A is a simulated image that has been padded with a mirror image for a 5x5 neighborhood support. B is a 1-D sample of the image represented by the green box in A. C is the same sample without the padding. The left side of D is a mean filter using B. The right side of D is a mean filter with the kernel re-normalized. E is like D but the kernel is now a Gaussian filter. The resulting values in D and E have been rounded to the next integer value as would be done with integer valued data.

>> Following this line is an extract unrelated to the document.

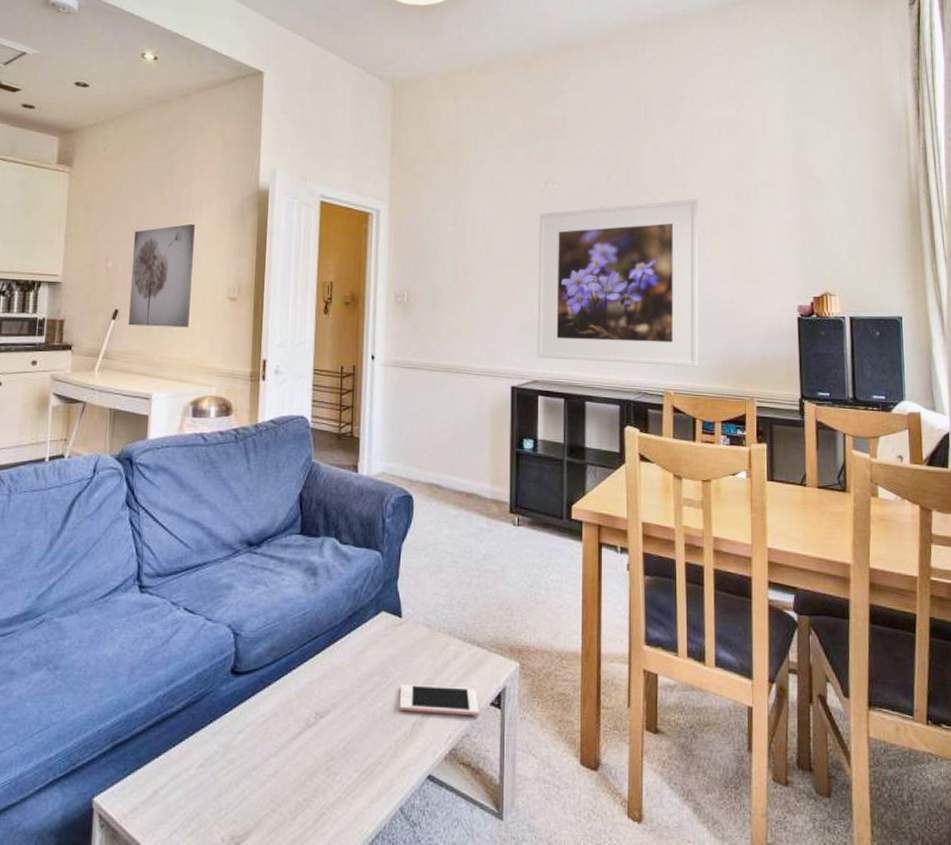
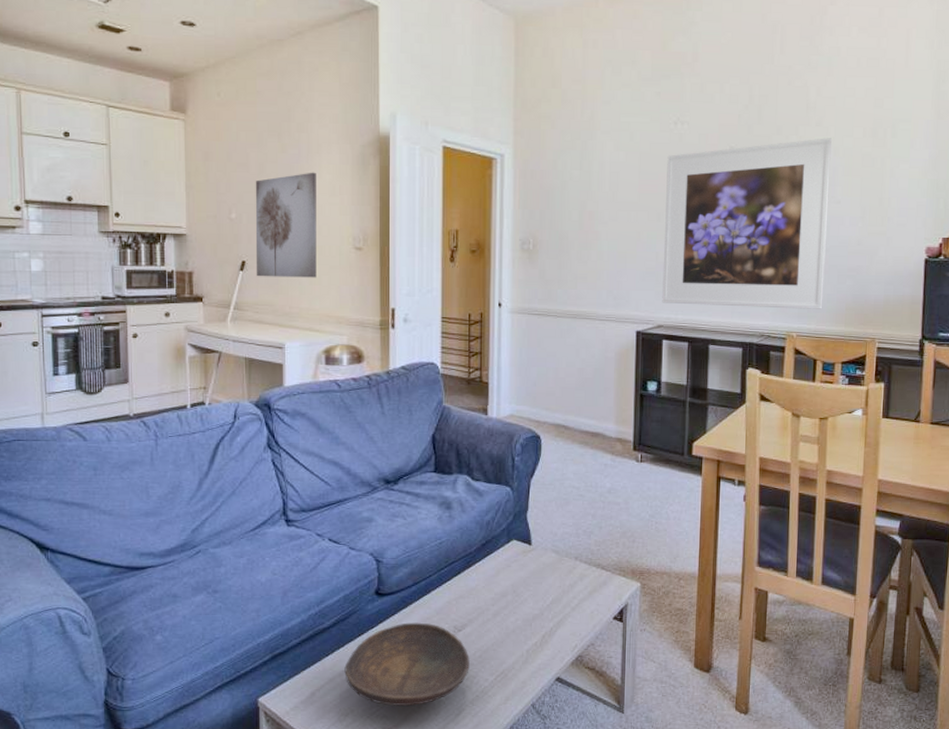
decorative bowl: none [192,707,333,808] -> present [344,622,471,706]
cell phone: present [399,684,479,716] -> none [530,602,603,628]

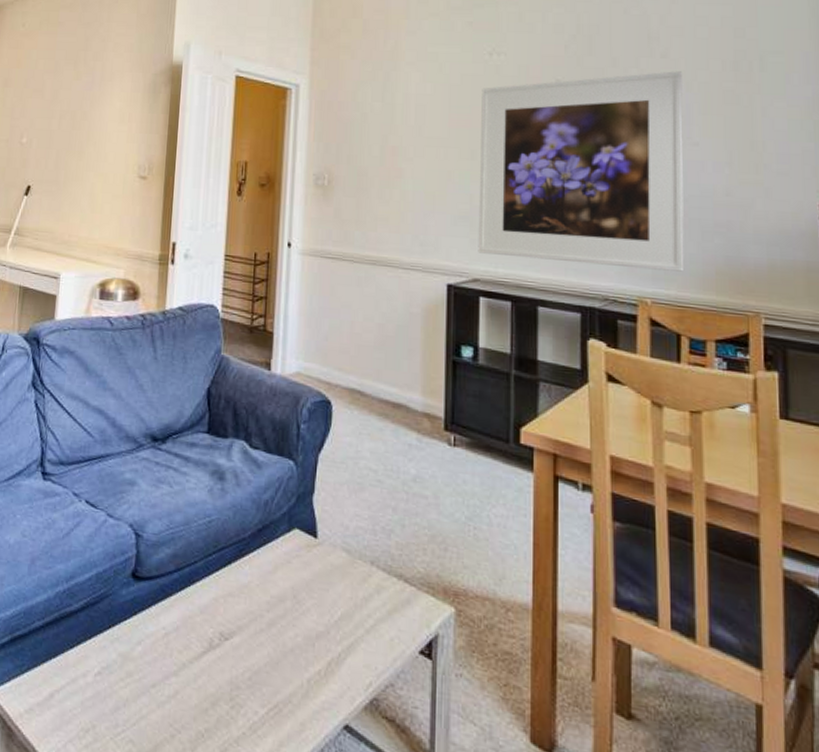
wall art: present [255,172,316,278] -> none [39,99,107,206]
decorative bowl: present [344,622,471,706] -> none [89,618,238,733]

The left most column contains a raw image of cells florescent marked in a three dimensional space. The second column from the left is the resulting image after being smoothed with a large Gaussian kernel using HIP. The Gaussian kernel is smaller in the
$Z$ direction due to the anisotropic voxel dimensions of the image. The second column from the right was smoothed using a MATLAB Gaussian filter of the same size. The right most column is the difference between the HIP result and the MATLAB result. Positive values are in magenta and negative values are in green. Zero values are in black. All images have been normalized for display with actual ranges listed on the sides. The two middle columns look almost identical, however, the rightmost column shows the structured difference between the two. Note that MATLAB looses energy at image edges with low intensity (first$Z$ slice) and gains energy where the intensities are higher (last$Z$ slice). Also note the difference in execution time between HIP and MATLAB.
The layout is similar to that of figure with single precision. In these integer valued images, one can start to see that the MATLAB version is losing the asymmetry of the underlying data. These differences can significantly change downstream analysis.